On the other end of the spectrum is Off-White designer and Louis Vuitton menswear artistic director Virgil Abloh, whose social media posts about the protests have been met with immense criticism. (As of Monday afternoon, his name was trending on Twitter.) Sharing images of the graffitied and looted Hollywood outpost of Round Two, the secondhand streetwear store co-founded by Sean Wotherspoon, Abloh wrote that the destruction of the store went against his definition of streetwear, which he believes has disappeared: “a group of friends that I’m surely was [sic] like, ‘C’mon guys, this is Sean’s store, we can’t treat him like this, we know Sean.” (Abloh was referencing an interview he gave to Dazed at the end of 2019 prophesying the end of the subculture he helped propel to international, high-fashion renown.
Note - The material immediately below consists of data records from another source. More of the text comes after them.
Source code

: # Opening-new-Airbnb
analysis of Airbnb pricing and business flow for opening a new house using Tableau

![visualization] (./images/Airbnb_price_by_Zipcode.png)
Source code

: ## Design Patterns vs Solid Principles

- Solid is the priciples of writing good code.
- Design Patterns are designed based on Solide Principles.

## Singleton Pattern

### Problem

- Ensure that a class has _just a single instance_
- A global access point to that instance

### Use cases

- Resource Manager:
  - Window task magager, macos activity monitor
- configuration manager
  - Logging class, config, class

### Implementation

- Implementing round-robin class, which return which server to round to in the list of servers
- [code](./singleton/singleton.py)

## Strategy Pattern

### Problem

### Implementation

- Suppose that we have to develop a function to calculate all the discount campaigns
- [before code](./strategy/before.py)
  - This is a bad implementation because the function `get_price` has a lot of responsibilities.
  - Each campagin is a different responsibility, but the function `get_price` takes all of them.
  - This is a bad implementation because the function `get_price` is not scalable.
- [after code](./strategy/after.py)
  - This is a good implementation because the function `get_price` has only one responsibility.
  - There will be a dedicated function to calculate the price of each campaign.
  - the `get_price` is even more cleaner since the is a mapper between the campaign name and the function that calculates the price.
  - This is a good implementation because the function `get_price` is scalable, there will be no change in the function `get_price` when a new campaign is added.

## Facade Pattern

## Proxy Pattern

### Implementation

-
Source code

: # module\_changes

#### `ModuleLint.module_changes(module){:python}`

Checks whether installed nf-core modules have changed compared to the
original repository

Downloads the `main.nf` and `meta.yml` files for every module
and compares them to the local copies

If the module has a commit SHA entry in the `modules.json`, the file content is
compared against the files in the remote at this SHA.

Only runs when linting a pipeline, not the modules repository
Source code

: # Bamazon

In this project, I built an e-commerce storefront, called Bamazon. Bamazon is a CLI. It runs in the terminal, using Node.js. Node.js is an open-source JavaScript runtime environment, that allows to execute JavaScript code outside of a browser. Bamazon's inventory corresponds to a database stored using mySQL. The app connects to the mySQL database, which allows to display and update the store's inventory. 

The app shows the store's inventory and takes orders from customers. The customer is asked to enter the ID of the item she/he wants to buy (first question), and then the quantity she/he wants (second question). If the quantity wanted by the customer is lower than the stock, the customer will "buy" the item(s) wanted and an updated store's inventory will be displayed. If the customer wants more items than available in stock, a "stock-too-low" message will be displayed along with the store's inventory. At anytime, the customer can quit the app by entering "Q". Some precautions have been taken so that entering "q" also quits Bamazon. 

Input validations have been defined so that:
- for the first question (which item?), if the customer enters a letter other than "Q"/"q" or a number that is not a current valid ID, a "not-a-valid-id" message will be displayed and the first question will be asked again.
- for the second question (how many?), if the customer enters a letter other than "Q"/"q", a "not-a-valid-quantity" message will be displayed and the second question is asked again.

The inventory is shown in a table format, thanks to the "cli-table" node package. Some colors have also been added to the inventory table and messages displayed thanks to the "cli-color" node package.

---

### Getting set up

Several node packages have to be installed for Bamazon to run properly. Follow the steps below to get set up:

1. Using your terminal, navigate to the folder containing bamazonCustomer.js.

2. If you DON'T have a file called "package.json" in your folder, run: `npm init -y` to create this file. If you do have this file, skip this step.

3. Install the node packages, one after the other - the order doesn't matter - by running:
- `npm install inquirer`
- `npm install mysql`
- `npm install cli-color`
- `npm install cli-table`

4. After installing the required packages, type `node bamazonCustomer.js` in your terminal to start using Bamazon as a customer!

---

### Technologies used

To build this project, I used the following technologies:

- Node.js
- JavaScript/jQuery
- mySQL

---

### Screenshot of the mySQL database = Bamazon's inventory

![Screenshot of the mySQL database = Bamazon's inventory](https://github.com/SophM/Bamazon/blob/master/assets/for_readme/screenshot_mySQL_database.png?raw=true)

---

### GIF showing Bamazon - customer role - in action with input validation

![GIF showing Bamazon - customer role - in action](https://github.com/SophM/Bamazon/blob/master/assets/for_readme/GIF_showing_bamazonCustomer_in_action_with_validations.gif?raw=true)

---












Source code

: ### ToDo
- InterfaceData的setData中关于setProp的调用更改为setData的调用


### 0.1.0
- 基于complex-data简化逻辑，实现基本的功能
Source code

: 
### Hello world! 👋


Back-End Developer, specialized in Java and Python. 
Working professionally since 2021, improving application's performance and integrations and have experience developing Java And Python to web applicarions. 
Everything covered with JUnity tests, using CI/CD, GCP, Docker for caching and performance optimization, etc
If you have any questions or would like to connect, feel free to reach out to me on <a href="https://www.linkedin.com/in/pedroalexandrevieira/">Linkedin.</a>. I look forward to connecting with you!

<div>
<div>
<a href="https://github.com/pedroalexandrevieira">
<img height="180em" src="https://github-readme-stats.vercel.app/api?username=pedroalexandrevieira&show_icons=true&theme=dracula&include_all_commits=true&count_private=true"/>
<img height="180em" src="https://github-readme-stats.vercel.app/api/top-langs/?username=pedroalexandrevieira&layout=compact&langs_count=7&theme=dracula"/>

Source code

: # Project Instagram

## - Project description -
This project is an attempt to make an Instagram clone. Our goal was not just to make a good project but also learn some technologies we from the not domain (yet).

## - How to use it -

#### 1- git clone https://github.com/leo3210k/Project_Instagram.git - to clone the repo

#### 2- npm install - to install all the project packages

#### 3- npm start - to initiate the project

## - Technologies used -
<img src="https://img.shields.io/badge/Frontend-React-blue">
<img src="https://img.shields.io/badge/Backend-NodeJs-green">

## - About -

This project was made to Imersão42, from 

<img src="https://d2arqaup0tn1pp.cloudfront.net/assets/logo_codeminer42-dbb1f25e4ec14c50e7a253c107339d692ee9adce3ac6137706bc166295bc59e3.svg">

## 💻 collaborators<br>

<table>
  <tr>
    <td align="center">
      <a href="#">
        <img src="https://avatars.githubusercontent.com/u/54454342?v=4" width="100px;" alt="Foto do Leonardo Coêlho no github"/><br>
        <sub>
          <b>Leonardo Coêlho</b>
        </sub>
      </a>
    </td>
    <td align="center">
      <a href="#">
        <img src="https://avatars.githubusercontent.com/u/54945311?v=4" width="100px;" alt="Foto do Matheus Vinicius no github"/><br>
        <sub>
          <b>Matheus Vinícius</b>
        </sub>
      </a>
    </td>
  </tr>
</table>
Wotherspoon, who originally posted the images that Abloh shared to his story, was also criticized for posting images of his store but no messages of support for the protestors, though he appears to have responded to several commenters that he’s less worried about the store than he is about the unequal treatment of black Americans by police.) In a subsequent story, Abloh wrote that “if me and my friends tried to loot Alife, Supreme, aNYthing, Prohibit, Union etc. i would foresee a 40oz bottle hurtling at my head along with it”—a gesture toward the tight-knit streetwear community of his youth, maybe, but one that seemed to ignore the fact that the activists marching over the past six days have been exposed to much more serious violence, like pepper spray and rubber bullets, at the hands of police.